Task data.
[Start of section]

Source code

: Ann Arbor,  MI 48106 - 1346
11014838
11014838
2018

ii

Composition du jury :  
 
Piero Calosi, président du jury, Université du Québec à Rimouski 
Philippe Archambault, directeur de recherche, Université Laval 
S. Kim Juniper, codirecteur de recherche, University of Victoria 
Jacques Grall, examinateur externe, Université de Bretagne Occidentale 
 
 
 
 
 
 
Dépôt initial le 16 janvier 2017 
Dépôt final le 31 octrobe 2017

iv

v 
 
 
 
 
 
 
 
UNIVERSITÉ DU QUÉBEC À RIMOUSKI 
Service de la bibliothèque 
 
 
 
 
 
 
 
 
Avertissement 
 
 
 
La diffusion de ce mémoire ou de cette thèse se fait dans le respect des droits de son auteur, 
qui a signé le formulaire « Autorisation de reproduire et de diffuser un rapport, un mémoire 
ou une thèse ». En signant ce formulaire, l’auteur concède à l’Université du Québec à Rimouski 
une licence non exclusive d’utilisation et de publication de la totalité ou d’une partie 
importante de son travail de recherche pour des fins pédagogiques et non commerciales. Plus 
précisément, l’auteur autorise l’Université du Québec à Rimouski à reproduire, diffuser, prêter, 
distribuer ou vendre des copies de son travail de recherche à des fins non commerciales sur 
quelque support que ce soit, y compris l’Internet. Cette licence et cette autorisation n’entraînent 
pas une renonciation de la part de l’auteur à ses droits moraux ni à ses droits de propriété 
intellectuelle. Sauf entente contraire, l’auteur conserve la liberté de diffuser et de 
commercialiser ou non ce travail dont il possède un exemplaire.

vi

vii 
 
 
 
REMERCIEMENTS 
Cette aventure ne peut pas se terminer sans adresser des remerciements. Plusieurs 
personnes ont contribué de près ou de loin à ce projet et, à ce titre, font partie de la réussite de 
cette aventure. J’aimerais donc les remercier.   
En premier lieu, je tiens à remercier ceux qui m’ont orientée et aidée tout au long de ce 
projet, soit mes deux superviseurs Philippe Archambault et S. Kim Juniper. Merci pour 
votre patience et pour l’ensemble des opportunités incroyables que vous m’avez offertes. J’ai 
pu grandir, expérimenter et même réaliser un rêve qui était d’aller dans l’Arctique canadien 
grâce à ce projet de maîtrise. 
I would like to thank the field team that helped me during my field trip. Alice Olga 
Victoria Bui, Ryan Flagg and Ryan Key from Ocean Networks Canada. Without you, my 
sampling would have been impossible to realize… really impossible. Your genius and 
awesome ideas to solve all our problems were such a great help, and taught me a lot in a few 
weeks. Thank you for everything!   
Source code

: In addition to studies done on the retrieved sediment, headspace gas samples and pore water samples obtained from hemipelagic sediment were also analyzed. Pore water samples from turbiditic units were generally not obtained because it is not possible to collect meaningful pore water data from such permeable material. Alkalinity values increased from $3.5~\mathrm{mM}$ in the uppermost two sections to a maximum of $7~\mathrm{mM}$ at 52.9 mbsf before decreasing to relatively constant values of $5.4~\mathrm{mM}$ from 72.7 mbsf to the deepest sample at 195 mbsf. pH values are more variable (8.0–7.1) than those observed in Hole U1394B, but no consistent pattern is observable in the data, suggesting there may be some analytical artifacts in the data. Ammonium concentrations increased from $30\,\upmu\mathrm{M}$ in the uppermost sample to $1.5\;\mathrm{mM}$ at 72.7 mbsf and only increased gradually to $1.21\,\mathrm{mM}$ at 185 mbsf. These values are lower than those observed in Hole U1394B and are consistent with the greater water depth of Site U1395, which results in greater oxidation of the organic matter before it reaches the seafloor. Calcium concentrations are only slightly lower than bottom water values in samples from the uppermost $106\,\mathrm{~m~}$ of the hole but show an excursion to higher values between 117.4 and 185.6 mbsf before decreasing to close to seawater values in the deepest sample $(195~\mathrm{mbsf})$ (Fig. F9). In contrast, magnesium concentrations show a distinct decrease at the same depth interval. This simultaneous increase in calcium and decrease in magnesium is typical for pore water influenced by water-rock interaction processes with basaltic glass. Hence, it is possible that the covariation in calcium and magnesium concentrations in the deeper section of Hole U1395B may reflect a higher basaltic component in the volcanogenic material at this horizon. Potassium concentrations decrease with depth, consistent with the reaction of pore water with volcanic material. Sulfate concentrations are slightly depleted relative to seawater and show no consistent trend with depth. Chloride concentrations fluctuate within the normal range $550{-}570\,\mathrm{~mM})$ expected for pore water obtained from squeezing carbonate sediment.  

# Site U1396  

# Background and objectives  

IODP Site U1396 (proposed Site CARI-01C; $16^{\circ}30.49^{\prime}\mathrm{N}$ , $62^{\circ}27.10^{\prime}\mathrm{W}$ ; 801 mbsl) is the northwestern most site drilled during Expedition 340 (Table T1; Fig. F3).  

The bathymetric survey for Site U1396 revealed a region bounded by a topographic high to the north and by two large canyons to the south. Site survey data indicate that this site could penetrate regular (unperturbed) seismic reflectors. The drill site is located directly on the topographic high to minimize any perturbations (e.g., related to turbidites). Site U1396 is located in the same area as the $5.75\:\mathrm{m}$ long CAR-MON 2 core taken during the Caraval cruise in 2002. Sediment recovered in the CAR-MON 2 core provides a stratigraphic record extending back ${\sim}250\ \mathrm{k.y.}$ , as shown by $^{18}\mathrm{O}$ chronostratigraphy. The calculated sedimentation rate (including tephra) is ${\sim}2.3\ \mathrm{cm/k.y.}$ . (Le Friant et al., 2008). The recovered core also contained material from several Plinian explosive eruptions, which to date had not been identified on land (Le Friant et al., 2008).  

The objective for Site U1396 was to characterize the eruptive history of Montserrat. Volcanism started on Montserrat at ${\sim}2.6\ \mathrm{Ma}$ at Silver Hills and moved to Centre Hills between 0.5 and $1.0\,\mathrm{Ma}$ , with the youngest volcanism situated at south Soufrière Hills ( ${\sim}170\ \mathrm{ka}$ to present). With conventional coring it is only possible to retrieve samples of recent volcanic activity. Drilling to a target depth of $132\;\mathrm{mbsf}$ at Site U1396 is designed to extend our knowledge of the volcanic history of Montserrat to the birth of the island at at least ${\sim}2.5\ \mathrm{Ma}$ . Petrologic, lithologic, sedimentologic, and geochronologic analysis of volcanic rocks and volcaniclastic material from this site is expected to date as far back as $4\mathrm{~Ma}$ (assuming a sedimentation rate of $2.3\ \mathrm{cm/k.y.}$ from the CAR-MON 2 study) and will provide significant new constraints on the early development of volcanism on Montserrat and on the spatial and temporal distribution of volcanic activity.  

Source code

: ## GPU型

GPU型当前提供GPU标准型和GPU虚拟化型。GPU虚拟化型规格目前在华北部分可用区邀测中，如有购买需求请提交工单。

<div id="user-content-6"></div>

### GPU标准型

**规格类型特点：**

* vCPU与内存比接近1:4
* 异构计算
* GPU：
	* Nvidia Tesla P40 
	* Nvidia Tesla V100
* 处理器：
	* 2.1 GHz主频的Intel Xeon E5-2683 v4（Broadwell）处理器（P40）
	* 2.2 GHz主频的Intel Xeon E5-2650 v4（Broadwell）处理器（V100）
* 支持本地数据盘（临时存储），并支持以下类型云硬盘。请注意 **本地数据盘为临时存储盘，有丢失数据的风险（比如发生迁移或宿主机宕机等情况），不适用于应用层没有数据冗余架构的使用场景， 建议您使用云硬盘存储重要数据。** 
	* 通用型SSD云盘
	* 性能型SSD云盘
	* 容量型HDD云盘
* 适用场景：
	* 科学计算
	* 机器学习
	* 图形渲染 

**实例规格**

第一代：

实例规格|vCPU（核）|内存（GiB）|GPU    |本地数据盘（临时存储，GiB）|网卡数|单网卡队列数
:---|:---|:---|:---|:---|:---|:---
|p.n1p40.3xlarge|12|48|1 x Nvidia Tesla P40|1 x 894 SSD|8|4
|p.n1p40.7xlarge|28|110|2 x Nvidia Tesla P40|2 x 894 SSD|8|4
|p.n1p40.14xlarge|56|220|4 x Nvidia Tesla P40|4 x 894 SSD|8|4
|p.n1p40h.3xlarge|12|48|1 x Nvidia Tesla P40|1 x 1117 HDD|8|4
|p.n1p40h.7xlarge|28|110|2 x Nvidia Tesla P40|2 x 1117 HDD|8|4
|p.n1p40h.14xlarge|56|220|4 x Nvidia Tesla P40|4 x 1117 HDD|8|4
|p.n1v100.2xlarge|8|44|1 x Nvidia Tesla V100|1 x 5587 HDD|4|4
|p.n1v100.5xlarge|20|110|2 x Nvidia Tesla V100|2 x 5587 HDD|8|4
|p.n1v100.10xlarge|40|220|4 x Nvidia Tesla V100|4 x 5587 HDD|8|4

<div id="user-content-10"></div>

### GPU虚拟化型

[End of section]

Exercise prompt. Extract the lines from the start of the records through the line containing "Jacques Grall, examinateur", and reproduce them exactly, both ends included.

Your solution.
Source code

: Ann Arbor,  MI 48106 - 1346
11014838
11014838
2018

ii

Composition du jury :  
 
Piero Calosi, président du jury, Université du Québec à Rimouski 
Philippe Archambault, directeur de recherche, Université Laval 
S. Kim Juniper, codirecteur de recherche, University of Victoria 
Jacques Grall, examinateur externe, Université de Bretagne Occidentale 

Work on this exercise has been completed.